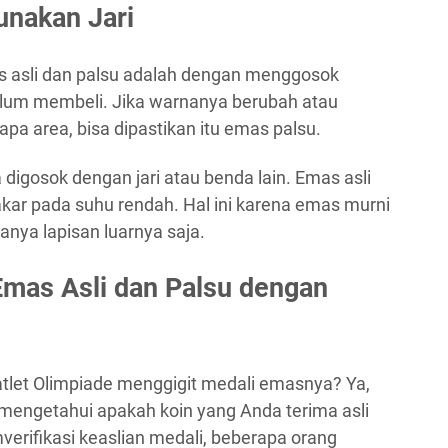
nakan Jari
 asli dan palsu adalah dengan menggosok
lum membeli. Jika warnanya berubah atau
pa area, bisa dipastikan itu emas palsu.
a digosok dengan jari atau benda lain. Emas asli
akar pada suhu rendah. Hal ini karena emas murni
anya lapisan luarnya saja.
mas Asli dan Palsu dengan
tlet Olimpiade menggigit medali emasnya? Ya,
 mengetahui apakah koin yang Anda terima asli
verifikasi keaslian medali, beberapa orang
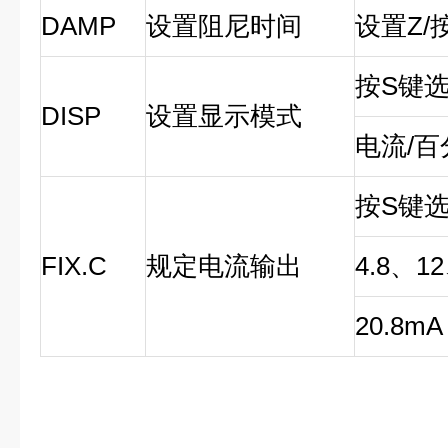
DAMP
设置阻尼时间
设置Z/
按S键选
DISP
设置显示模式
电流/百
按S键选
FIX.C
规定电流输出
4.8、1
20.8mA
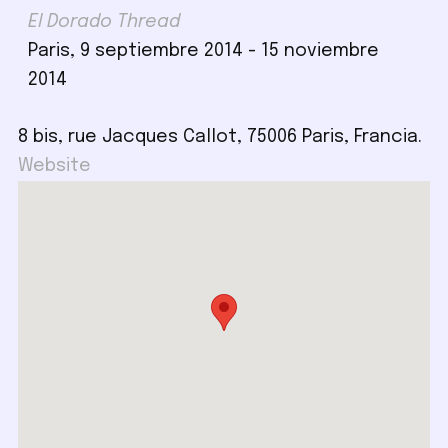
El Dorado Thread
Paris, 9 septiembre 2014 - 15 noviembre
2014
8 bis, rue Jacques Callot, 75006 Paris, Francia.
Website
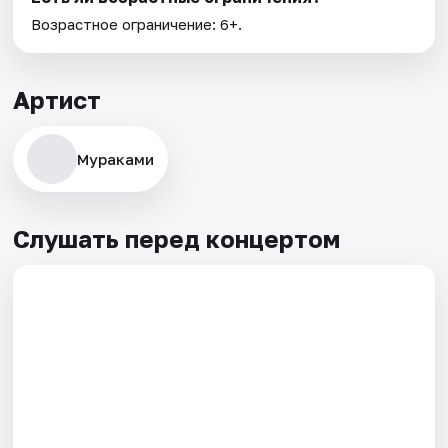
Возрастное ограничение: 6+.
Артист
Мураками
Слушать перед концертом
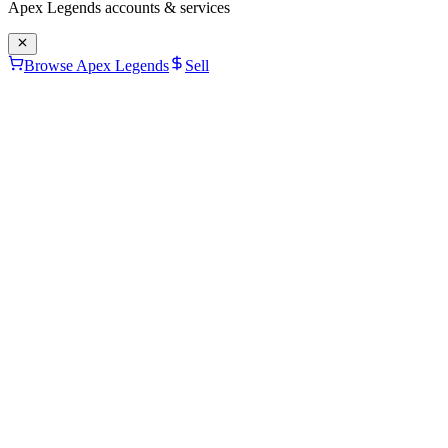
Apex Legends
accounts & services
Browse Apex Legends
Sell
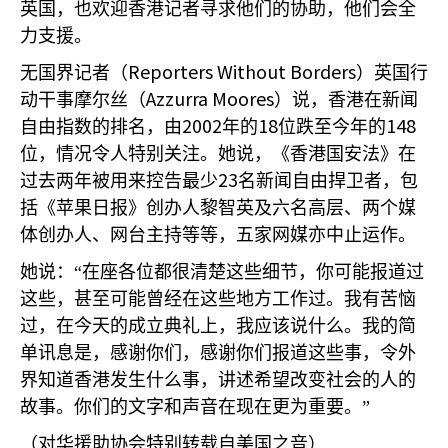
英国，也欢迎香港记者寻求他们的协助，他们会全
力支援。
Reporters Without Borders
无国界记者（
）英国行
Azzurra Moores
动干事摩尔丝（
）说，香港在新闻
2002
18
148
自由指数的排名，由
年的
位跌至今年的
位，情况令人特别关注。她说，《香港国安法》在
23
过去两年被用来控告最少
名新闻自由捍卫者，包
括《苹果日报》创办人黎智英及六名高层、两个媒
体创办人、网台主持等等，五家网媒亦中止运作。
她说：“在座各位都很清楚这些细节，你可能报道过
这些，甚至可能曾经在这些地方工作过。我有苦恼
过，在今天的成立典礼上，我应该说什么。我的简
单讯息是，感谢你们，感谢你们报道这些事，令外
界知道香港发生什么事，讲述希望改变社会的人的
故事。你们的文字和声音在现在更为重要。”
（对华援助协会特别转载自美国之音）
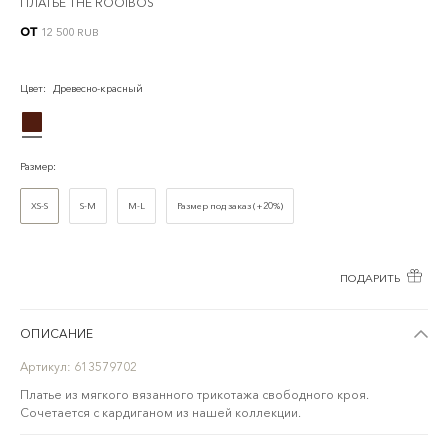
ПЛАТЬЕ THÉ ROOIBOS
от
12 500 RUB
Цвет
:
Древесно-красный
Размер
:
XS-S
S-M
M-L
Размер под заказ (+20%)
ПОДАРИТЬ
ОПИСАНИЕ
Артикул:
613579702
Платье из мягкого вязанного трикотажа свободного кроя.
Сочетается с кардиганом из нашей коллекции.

= = = = =

### PROBLEM TO WORK ON
Count of lines in the data above that contain the string "medali": give this number and no other words.

### YOUR RESPONSE
2